Top of TEXT PROVIDED

EXERCISE 6.1

 

1-4. Find the area of the shaded region.

(1)  The curve $y=f(x)=x^{2}+1$ lies above the curve $y=g(x)=x$ and the shaded region is bounded from left side at $x=-1$ and from the right side by the line $x=2$.

$$
\begin{aligned}
& A=\int_{a}^{b}[f(x)-g(x)] d x \\ \\
& A=\int_{-1}^{2}\left(x^{2}+1-x\right) d x \\ \\
& A=\left[\frac{x^{3}}{3}+x-\frac{x^{2}}{2}\right]_{-1}^{2} \\ \\
& A=\left(\frac{2^{3}}{3}+2-\frac{2^{2}}{2}\right)-\left(\frac{(-1)^{3}}{3}+(-1)-\frac{(-1)^{2}}{2}\right) \\ \\
& A=\left(\frac{8}{3}+2-\frac{4}{2}\right)-\left(-\frac{1}{3}-1-\frac{1}{2}\right) \\ \\
& A=\frac{8}{3}+2-2+\frac{1}{3}+1+\frac{1}{2}=\frac{8}{3}+\frac{1}{3}+1+\frac{1}{2} \\ \\
& A=\frac{16+2+6+3}{6}=\frac{27}{6}=\frac{9}{2}
\end{aligned}
$$

(2)   The curve $y=f(x)=\sqrt{x}$ lies above the curve $y=g(x)=-\frac{x}{4}$. The two curves intersects at $x=0$ ( the shaded region bounded from left).The shaded region is bounded by the line $x=4$ from the right side.

$$
\begin{aligned}
& A=\int_{a}^{b}[f(x)-g(x)] d x \\ \\
& A=\int_{0}^{4}\left(\sqrt{x}-\left(-\frac{x}{4}\right)\right) d x \\ \\
& A=\int_{0}^{4}\left(x^{1 / 2}+\frac{x}{4}\right) d x \\ \\
& A=\left[\frac{x^{3/2}}{ \frac{3}{2}}+\frac{x^{2}}{4(2)}\right]_{0}^{4}=\left[\frac{2}{3} x^{3 / 2}+\frac{x^{2}}{8}\right]_{0}^{4} \\ \\
& A=\left(\frac{2}{3}(4)^{3 / 2}+\frac{(4)^{2}}{8}\right)-(0) \\ \\
& A=\left(\frac{2}{3}\left(2^{2}\right)^{3 / 2}+\frac{16}{8}\right)=\frac{2}{3}(2)^{3}+\frac{16}{8}=\frac{16}{3}+\frac{16}{8} \\ \\
& A=\frac{16}{3}+2=\frac{16+6}{3}=\frac{22}{3}

\end{aligned}
$$

(3)  The shaded region is bounded by the curve $x=v(y)=\frac{1}{y^{2}}$ from the left side and by the curve $x=w(y)=y$ from the right side. Two curves intersects at $y=1$ which is the lower bound of the shaded re region and the upper bound is $y=2$.

Bottom of TEXT PROVIDED
Top of SUPPLIED RECORDS

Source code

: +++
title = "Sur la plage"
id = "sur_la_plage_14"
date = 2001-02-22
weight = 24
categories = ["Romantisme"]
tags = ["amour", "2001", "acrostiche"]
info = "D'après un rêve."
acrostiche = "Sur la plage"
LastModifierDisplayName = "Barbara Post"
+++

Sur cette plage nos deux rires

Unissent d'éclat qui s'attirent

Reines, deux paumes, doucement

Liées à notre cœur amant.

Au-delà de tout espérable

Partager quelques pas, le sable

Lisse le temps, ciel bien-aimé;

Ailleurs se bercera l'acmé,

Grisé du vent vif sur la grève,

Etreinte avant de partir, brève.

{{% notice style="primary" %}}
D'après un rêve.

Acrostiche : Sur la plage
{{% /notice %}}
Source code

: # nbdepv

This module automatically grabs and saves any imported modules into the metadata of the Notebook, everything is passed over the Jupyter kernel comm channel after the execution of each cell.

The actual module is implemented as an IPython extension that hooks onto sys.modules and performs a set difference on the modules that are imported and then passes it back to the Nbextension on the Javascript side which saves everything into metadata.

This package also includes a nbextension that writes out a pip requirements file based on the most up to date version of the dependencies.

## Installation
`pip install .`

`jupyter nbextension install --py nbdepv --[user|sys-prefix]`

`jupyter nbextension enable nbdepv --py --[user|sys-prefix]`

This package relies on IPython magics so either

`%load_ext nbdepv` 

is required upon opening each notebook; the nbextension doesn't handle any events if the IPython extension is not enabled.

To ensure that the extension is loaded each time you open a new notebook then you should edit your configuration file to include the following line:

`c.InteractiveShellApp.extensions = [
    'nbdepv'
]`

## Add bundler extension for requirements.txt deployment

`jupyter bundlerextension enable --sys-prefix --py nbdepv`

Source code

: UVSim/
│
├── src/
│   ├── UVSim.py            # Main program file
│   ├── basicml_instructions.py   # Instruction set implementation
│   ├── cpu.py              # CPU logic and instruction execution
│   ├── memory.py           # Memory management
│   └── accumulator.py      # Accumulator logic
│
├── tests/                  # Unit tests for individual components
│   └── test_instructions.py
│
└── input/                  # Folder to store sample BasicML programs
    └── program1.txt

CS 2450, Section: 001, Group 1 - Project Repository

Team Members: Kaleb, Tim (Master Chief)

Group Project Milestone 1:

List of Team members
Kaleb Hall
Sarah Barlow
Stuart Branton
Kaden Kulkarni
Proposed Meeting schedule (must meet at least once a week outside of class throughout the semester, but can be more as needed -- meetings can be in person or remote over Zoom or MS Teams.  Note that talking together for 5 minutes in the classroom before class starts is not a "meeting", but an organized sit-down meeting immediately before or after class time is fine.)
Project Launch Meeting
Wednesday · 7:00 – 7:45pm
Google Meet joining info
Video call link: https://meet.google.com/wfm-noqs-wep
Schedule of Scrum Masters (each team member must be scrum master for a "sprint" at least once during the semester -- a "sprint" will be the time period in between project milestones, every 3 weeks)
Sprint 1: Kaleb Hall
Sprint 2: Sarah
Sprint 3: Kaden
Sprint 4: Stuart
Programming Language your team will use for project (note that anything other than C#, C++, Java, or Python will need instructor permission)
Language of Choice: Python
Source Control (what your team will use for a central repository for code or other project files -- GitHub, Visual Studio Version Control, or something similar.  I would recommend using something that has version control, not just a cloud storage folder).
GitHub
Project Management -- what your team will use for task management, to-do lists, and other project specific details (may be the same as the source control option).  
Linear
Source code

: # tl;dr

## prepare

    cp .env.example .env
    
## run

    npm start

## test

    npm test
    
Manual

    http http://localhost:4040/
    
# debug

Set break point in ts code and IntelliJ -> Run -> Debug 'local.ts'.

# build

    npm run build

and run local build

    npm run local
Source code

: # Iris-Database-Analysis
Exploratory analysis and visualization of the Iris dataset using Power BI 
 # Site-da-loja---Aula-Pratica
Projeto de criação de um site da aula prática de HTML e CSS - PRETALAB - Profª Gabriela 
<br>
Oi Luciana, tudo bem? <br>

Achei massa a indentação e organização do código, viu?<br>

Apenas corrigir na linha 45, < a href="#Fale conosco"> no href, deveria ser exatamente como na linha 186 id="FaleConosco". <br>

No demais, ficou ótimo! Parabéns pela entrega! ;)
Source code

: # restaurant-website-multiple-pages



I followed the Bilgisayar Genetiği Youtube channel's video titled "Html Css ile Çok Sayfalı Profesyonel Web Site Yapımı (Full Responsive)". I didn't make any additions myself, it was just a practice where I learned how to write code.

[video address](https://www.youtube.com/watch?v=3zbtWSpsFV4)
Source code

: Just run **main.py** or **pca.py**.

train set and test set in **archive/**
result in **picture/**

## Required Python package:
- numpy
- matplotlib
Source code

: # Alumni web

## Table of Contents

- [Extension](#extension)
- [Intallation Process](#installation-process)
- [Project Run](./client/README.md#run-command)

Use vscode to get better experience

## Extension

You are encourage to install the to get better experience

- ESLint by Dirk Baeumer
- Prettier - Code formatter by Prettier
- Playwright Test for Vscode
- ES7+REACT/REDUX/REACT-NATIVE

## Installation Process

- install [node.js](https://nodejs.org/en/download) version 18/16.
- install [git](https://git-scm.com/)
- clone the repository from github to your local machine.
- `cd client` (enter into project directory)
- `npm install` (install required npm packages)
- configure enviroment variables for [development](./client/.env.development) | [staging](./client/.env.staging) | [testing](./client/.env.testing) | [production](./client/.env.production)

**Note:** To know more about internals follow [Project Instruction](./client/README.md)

Bottom of SUPPLIED RECORDS

* **PROBLEM DETAILS**
In the area exercise, what area is found for the region in problem (1)? The rows aren't used for this.

* **SOLUTION**
The area is 9/2.